Title : Is forced prayer the answer to the National Anthem problem?
link : Is forced prayer the answer to the National Anthem problem?
Is forced prayer the answer to the National Anthem problem?
I'm watching the opening ceremony for the Ravens vs. Steelers game on TV right now because I wanted to see how they'd handle it. The plan was in place, with an announcer on the public address system saying:Before the singing of the National Anthem, please join Ravens players and coaches and the entire Ravens organization to pray that we as a nation, embrace kindness, unity, equality, and justice for all Americans.All the players shown on camera then took the position that we've seen players use in the protests during the National Anthem. So the position that meant protest was supposed to transform into meaning supplication toward God.
This was coercive prayer, and I don't know what kinds of religious-freedom objections the players and coaches and spectators might feel: Is there something wrong with using prayer this way, to fix a political (and commercial) problem?
The Ravens coach, John Harbaugh — who is a vocal Catholic — made the sign of the cross, and I wondered if there were others whose religion impels them to pray in some special way that was not provided for here and still others who are nonbelievers and troubled by the burden of coerced prayer.
From the fans, I heard loud booing, which I interpret as calling bullshit on the instrumental use of religion to preserve the protest gesture they don't like. Management might have thought the prayer packaging would silence the crowd, lest they sound as though they are objecting to religion. Surely, religion will be respected. They thought wrong. Public displays of religion are often the insincere use of religion as a means to an end and sometimes it works, but it didn't work this time, judging by the boos.

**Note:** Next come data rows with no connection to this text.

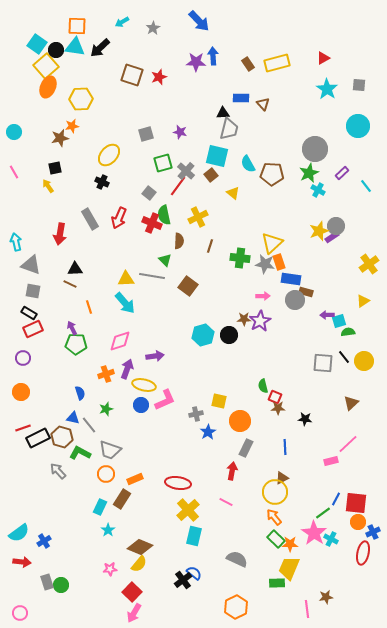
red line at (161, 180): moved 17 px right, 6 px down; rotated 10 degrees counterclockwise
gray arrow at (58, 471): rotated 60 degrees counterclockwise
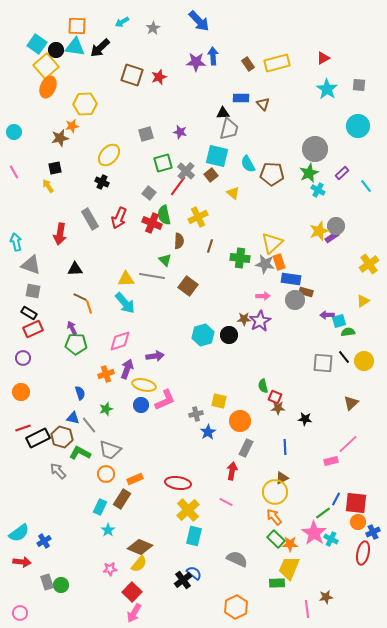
yellow hexagon at (81, 99): moved 4 px right, 5 px down
brown line at (70, 284): moved 10 px right, 13 px down
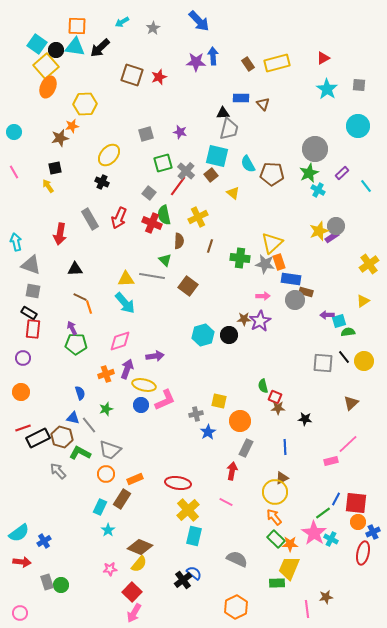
red rectangle at (33, 329): rotated 60 degrees counterclockwise
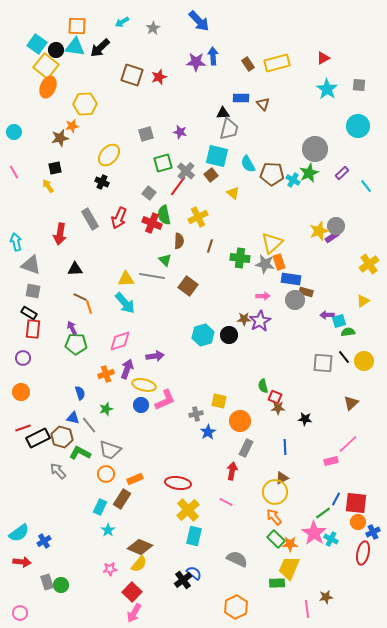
yellow square at (46, 66): rotated 10 degrees counterclockwise
cyan cross at (318, 190): moved 25 px left, 10 px up
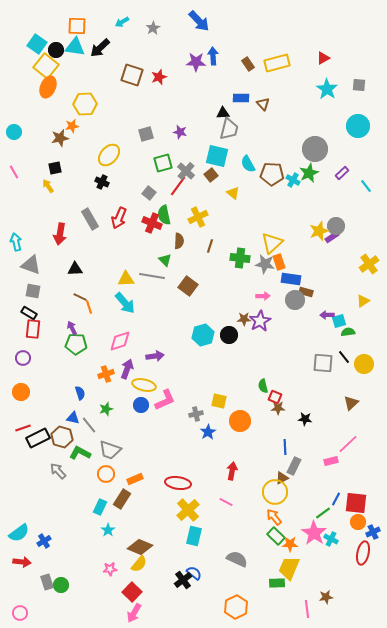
yellow circle at (364, 361): moved 3 px down
gray rectangle at (246, 448): moved 48 px right, 18 px down
green rectangle at (276, 539): moved 3 px up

But perhaps that was only a minority booing, the booers will be seen as disrespectful, and the pre-anthem kneeling in prayer will become the ongoing solution to the National Anthem problem. I kind of doubt that, because I associate political liberals with a longstanding objection to prayer before football games. Here, read what Linda Greenhouse wrote in the NYT about Santa Fe Independent School District v. Doe, the football prayer case. (Yes, this was about teenagers and public school, so there are big differences, but the point is that political liberals tend to have strong compunctions against coerced prayer and little sentimental empathy about football prayer.)
After the prayer at the Ravens game today, there was a particularly patriotic version of the National Anthem, complete with a call to "remove your hats as we honor our nation" and the "military who protect us" and a flyover A-10s — with fireworks — as the anthem — which was "written right here in Baltimore" — was sung in luscious harmony vocal trio from the US Air Force Heritage of America Band. The crowd in the stadium responded to all of that with great enthusiasm.
The players and coaches, of course, rose from the kneeling position before the anthem-related section of the opening ceremony began.